Я бросил беглый взгляд на страницы, исписанные старомодным изящным почерком с завитушками. Буквы, выведенные непривычными коричневыми чернилами, казалось, грациозно стекали с кончика пера. Мать перехватила мой взгляд.

— Я собиралась задать тебе один вопрос после того, как закончу читать вслух дневник. Но, поскольку ты опередил меня, спрошу прямо сейчас. — Она протянула мне страницу: — Это мой почерк?

Воспользовавшись дневником, я сравнил оба почерка, но на всякий случай предупредил:

— Я не специалист в таких вопросах.

Но мать отвергла мое возражение:

— Ты мой сын. Кому, как не тебе, судить об этом? Кто еще может знать мой почерк лучше тебя?

У двух стилей написания не было ничего общего. Насколько я знал, у матери никогда не было перьевой ручки, не говоря уже о том, чтобы она умела писать ею. Нет, она предпочитала одноразовые шариковые ручки, кончик которых нередко грызла во время своих мучительных подсчетов и калькуляций. Более того, мне показалось, что почерк не подвергся попытке намеренного искажения или грубой имитации. Ни одна буква не выпадала из общего стиля. В нем чувствовалась твердая и уверенная в себе рука. Я не спешил, пытаясь найти хоть какое-нибудь сходство, пусть даже в написании одной-единственной буквы, но так и не нашел. Мать начала терять терпение:

— Это мой почерк? Потому что если ты скажешь «нет», то должен будешь признать, что я стала жертвой заговора.

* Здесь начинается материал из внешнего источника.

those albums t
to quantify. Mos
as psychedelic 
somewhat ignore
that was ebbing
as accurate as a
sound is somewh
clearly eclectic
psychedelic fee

— Мам, насколько я могу судить, это не твой почерк.

Мать встала, оставив страницы лежать на кофейном столике, и направилась в ванную. Я последовал за ней.

— Мам?

— Я не должна плакать. Я обещала тебе, что не будет никаких слез. Но сейчас у меня так легко на душе. Именно поэтому я и вернулась домой, Даниэль. Именно поэтому!

Она наполнила раковину теплой водой, сняла обертку с запечатанного кусочка мыла и начала умываться. Заметив аккуратно сложенные стопкой полотенца, она взяла верхнее и вытерла им лицо. А потом улыбнулась мне так, словно мир наконец-то преобразился к лучшему. Улыбка застала меня врасплох, неожиданно напомнив о том, что мама способна видеть хорошее во всем. Вот только сегодня эта улыбка походила на редкую и экзотическую птицу, случайно заглянувшую в окно. Мать сказала:

— С моих плеч свалилась тяжкая ноша.

Если она и свалилась с ее плеч, то легла на мои.

Мать выключила свет, вернулась в гостиную, взяла меня за руку и подвела к окну, где мы стали смотреть, как гаснут последние лучи заходящего солнца.